[Saved entries]
Segment Open
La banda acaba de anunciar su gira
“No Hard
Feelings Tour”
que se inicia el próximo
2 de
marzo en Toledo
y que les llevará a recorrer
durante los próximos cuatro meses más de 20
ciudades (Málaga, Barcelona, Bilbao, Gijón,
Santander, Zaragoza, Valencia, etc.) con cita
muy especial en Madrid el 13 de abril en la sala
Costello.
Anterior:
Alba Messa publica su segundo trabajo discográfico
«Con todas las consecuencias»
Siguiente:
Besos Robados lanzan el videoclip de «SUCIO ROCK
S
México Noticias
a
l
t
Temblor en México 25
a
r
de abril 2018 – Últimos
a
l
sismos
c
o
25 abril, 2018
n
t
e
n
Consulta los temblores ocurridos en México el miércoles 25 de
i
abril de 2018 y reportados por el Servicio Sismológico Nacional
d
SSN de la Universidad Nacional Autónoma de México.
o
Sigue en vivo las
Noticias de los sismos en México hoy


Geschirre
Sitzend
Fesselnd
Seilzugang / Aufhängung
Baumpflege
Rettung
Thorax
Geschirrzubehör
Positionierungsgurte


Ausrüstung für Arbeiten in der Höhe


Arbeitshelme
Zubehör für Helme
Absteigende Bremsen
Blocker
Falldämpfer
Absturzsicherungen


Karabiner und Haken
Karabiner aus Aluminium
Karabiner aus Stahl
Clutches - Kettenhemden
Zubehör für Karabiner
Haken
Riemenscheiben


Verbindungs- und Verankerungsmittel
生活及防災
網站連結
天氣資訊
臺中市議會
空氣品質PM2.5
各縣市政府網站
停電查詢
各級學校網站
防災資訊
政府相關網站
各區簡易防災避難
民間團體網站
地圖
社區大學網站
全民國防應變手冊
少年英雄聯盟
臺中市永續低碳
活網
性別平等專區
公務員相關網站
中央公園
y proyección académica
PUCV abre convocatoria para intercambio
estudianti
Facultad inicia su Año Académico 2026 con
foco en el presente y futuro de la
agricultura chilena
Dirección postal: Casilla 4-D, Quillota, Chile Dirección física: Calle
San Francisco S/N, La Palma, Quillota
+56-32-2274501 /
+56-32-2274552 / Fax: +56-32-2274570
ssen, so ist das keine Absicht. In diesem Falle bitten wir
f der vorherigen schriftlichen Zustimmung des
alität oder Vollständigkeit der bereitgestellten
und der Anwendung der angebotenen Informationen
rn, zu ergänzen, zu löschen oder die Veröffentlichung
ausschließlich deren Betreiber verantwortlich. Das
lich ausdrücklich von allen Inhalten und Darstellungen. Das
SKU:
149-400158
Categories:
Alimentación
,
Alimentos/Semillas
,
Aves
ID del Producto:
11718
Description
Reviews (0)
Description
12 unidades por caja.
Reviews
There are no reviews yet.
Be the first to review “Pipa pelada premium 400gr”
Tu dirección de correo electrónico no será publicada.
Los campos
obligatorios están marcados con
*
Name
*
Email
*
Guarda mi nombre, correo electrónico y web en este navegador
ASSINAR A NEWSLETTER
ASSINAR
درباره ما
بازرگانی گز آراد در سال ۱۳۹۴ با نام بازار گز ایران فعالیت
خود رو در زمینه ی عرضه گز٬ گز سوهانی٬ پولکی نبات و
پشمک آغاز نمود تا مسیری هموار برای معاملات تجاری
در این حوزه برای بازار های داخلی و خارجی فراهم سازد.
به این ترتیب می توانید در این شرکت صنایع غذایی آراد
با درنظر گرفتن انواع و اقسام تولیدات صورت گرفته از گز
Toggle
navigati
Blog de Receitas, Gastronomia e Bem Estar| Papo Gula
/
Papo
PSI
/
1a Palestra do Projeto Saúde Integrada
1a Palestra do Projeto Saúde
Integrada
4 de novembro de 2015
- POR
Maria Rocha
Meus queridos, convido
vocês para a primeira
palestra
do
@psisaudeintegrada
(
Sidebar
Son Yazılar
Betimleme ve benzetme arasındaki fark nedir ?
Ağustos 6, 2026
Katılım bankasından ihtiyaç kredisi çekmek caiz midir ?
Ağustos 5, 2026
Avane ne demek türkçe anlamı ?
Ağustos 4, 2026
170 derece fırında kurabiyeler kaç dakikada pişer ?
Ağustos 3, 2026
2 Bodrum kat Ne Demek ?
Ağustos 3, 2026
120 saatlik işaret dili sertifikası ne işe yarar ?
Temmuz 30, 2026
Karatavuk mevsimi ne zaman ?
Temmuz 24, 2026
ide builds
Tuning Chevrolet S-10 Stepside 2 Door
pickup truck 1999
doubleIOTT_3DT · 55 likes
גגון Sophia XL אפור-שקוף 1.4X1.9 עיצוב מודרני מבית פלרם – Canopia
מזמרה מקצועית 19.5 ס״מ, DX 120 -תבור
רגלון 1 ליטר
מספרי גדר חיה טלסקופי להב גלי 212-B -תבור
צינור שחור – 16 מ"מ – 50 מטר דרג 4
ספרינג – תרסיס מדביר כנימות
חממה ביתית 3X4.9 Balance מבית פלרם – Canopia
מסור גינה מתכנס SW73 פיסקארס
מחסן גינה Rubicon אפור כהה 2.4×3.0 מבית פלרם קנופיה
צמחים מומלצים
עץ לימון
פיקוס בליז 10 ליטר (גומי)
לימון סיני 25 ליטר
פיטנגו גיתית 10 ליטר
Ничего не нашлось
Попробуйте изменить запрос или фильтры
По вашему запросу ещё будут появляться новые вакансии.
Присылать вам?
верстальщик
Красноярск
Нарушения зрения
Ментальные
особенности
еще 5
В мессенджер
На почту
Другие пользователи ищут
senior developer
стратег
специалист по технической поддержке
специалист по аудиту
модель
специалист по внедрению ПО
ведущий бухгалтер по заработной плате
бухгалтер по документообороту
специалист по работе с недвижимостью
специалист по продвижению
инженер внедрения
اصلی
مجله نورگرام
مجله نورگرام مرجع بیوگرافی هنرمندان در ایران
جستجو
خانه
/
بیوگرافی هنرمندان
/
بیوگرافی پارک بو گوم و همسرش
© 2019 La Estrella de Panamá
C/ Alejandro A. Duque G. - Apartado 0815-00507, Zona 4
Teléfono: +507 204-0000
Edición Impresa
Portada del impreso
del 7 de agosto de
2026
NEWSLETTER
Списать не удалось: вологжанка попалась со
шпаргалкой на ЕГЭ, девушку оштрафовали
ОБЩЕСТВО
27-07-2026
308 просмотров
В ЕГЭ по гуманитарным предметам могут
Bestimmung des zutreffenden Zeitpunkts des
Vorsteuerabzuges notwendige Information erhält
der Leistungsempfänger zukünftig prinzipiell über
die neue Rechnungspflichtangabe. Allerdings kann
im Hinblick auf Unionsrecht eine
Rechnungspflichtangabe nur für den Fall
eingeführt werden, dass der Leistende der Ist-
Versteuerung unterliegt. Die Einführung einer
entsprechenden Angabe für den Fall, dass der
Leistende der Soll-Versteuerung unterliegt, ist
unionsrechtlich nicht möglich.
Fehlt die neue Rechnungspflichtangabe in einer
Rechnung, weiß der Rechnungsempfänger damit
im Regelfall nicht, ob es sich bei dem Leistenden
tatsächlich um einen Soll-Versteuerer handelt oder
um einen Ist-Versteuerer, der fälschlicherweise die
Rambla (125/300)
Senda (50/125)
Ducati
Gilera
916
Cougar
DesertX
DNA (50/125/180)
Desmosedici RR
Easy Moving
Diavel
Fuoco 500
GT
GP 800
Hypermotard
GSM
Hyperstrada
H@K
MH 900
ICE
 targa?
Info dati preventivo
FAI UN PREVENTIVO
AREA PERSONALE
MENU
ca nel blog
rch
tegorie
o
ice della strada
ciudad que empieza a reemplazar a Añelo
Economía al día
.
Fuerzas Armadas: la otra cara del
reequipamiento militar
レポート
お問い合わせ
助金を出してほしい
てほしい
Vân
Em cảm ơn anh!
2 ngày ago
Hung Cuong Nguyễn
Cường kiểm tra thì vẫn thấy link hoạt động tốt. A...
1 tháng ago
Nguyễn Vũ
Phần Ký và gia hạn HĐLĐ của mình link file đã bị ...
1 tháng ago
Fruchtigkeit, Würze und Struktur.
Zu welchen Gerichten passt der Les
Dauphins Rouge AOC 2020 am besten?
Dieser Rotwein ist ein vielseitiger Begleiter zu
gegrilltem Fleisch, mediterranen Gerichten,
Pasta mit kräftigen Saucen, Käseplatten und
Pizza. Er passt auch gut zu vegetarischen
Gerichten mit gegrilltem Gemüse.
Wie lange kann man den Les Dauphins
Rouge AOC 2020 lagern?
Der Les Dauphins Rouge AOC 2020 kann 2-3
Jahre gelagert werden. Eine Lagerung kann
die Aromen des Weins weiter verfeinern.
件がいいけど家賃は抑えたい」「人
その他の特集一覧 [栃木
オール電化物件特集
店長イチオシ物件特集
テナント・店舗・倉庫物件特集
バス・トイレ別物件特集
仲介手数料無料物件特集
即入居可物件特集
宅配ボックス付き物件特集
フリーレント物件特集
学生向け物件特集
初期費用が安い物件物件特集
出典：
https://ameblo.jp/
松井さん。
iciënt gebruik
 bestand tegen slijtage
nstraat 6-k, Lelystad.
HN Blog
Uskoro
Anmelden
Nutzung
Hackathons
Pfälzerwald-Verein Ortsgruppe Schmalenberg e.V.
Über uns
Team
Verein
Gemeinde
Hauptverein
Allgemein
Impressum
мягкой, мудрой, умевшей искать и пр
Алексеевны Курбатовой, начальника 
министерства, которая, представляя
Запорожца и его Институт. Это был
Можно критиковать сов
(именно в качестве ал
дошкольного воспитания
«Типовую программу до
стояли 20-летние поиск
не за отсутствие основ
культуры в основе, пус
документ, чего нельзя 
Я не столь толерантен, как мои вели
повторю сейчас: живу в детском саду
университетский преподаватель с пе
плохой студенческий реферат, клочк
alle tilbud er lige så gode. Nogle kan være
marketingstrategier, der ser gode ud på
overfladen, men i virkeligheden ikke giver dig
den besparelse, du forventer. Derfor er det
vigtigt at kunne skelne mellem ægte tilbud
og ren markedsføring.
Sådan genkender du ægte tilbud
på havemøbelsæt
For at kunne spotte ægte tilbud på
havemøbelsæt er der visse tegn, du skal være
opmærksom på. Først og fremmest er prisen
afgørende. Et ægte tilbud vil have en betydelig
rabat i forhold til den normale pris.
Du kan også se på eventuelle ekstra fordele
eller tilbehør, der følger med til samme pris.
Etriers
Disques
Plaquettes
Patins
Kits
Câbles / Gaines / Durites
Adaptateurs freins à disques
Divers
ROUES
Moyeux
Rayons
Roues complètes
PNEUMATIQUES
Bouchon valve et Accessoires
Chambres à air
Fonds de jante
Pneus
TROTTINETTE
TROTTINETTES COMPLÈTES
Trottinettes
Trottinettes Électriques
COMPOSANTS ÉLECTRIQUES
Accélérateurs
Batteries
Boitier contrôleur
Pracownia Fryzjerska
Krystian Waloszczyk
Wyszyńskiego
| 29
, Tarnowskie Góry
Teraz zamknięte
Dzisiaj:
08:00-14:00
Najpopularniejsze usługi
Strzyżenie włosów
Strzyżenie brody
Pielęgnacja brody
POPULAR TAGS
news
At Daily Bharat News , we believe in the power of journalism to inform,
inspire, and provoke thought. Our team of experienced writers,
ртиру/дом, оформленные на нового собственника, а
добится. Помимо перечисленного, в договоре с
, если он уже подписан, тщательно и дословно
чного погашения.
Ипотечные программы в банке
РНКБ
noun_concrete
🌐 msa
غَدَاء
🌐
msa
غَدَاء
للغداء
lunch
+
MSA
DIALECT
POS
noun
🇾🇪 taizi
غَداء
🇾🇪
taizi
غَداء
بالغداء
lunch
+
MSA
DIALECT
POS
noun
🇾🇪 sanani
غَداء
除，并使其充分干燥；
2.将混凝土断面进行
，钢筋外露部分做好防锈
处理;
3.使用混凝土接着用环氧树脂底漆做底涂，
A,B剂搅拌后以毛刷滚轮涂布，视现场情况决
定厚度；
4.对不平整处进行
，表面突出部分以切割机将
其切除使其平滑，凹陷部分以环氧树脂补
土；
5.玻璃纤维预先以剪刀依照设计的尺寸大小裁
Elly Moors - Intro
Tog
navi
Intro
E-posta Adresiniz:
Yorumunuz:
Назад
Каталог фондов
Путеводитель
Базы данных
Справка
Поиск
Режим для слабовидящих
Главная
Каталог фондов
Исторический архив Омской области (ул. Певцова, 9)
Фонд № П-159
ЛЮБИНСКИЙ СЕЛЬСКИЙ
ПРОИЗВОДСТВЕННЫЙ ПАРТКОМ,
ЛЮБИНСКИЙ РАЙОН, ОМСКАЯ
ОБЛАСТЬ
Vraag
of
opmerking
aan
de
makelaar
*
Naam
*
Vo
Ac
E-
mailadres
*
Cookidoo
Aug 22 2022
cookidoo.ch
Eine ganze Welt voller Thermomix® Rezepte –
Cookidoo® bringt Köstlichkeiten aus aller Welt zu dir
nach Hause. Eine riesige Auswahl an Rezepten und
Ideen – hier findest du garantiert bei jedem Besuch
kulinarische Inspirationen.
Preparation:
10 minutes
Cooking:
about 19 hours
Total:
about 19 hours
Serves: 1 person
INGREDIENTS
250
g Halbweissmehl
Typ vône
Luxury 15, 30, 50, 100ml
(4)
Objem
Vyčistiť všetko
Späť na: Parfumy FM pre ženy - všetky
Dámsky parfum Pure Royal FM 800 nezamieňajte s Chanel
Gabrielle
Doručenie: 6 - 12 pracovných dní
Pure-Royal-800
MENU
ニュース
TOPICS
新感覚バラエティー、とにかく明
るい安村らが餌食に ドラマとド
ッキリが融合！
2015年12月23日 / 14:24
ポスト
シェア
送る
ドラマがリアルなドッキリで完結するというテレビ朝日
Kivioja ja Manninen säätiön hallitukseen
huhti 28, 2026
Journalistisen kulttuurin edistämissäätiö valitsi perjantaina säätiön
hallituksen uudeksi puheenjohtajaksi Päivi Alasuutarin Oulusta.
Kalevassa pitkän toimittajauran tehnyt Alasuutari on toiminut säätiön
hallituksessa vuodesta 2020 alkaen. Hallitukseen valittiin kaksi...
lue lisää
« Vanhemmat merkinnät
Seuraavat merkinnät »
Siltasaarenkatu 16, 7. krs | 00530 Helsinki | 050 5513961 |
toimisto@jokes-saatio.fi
Segment Closed
Reproduce the entries above word for word, beginning with the first line and ending with the line that contains "Karabiner aus Aluminium".

### Written response
La banda acaba de anunciar su gira
“No Hard
Feelings Tour”
que se inicia el próximo
2 de
marzo en Toledo
y que les llevará a recorrer
durante los próximos cuatro meses más de 20
ciudades (Málaga, Barcelona, Bilbao, Gijón,
Santander, Zaragoza, Valencia, etc.) con cita
muy especial en Madrid el 13 de abril en la sala
Costello.
Anterior:
Alba Messa publica su segundo trabajo discográfico
«Con todas las consecuencias»
Siguiente:
Besos Robados lanzan el videoclip de «SUCIO ROCK
S
México Noticias
a
l
t
Temblor en México 25
a
r
de abril 2018 – Últimos
a
l
sismos
c
o
25 abril, 2018
n
t
e
n
Consulta los temblores ocurridos en México el miércoles 25 de
i
abril de 2018 y reportados por el Servicio Sismológico Nacional
d
SSN de la Universidad Nacional Autónoma de México.
o
Sigue en vivo las
Noticias de los sismos en México hoy


Geschirre
Sitzend
Fesselnd
Seilzugang / Aufhängung
Baumpflege
Rettung
Thorax
Geschirrzubehör
Positionierungsgurte


Ausrüstung für Arbeiten in der Höhe


Arbeitshelme
Zubehör für Helme
Absteigende Bremsen
Blocker
Falldämpfer
Absturzsicherungen


Karabiner und Haken
Karabiner aus Aluminium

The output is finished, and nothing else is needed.